* **Data segment**

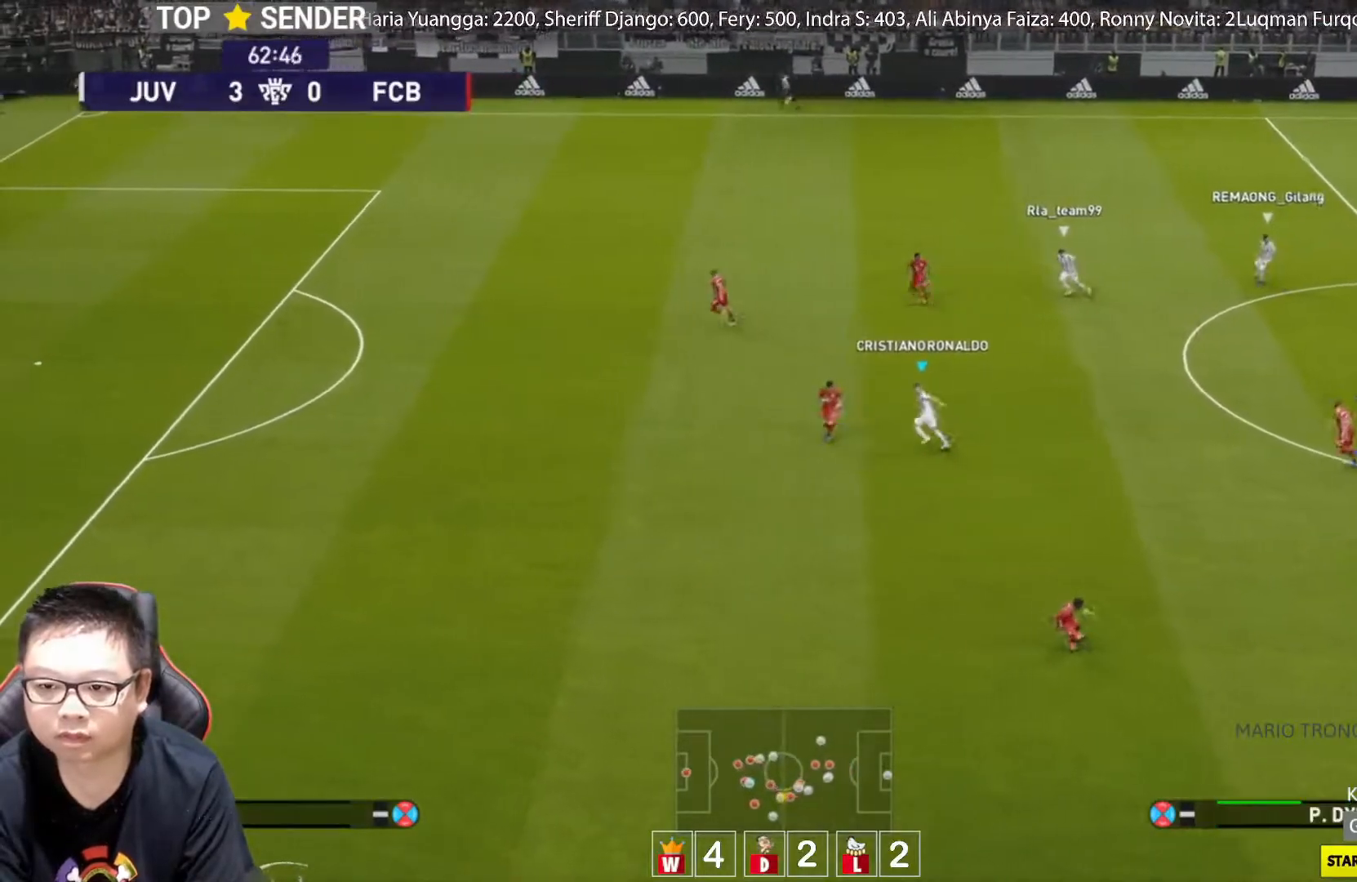
{"buttons": ["R1"], "left_stick": "left", "events": []}
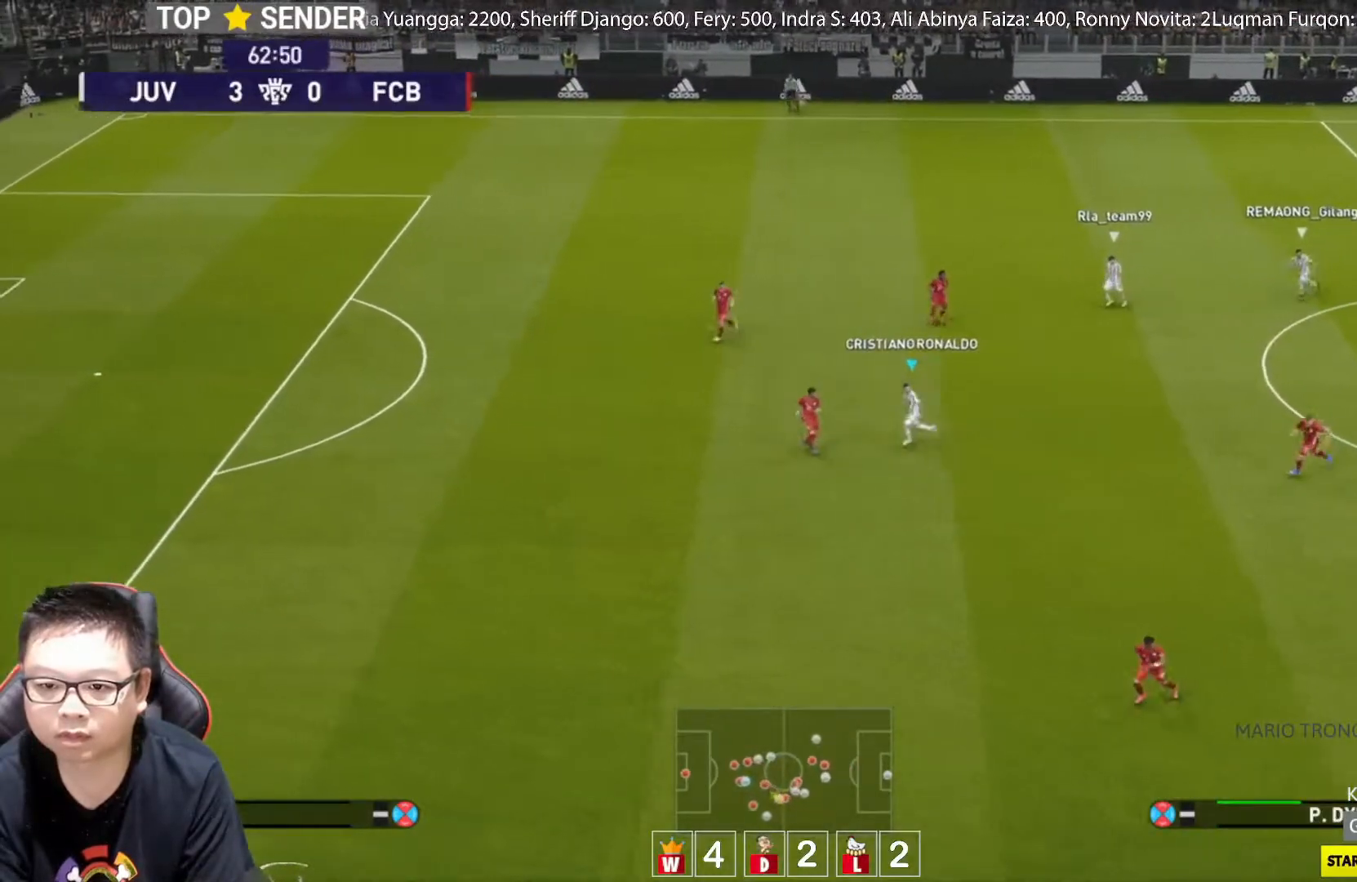
{"buttons": ["R1"], "left_stick": "left", "events": []}
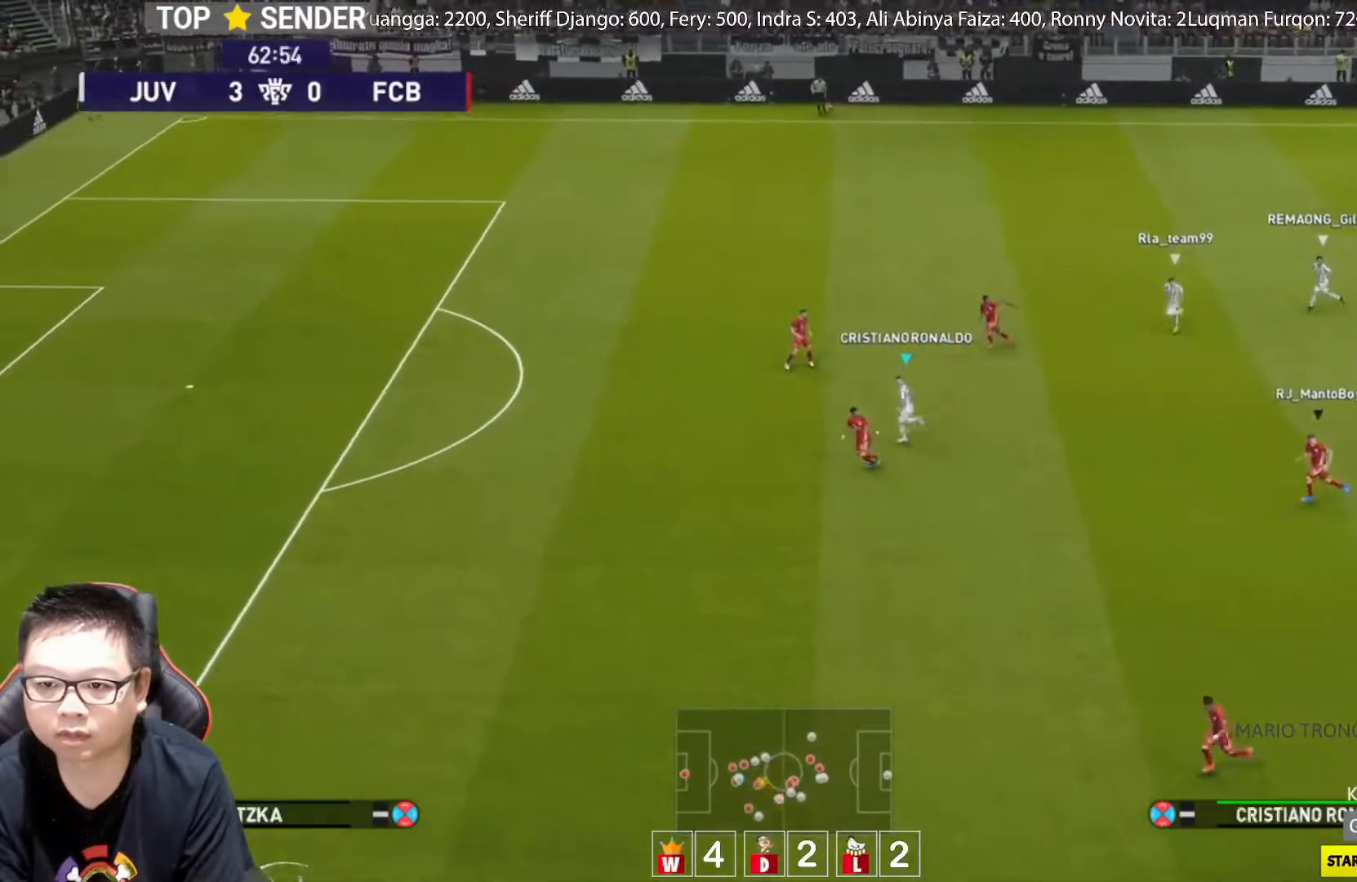
{"buttons": [], "left_stick": "up-left", "events": [[167, "left_stick", "up-left"], [217, "R1", "up"]]}
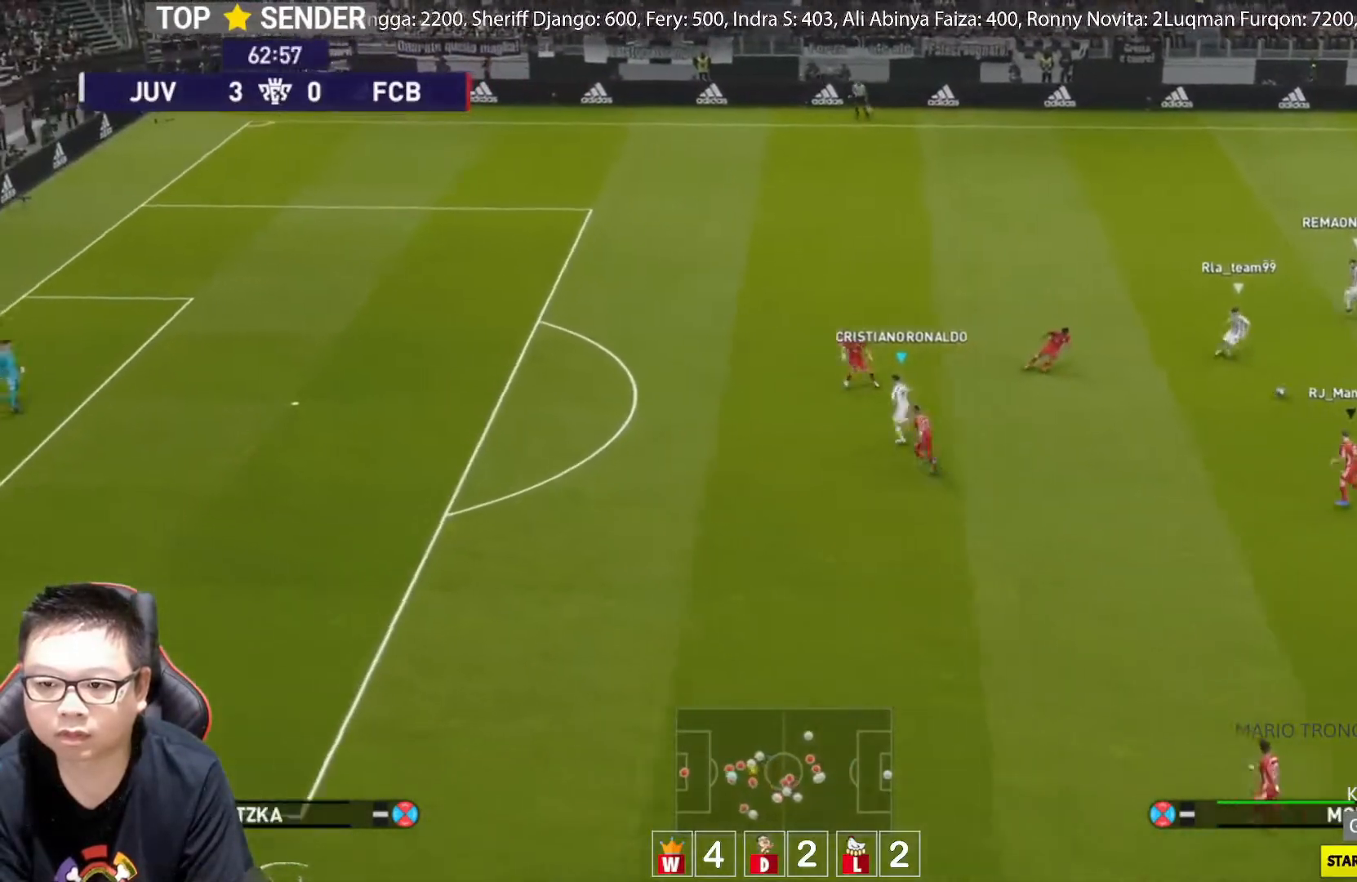
{"buttons": ["R1"], "left_stick": "up-left", "events": [[117, "R1", "down"]]}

* **Brief**
The listing above must be restated word for word. Its pictures are to be left out.

* **Answer to this exercise**
{"buttons": ["R1"], "left_stick": "left", "events": []}
{"buttons": ["R1"], "left_stick": "left", "events": []}
{"buttons": [], "left_stick": "up-left", "events": [[167, "left_stick", "up-left"], [217, "R1", "up"]]}
{"buttons": ["R1"], "left_stick": "up-left", "events": [[117, "R1", "down"]]}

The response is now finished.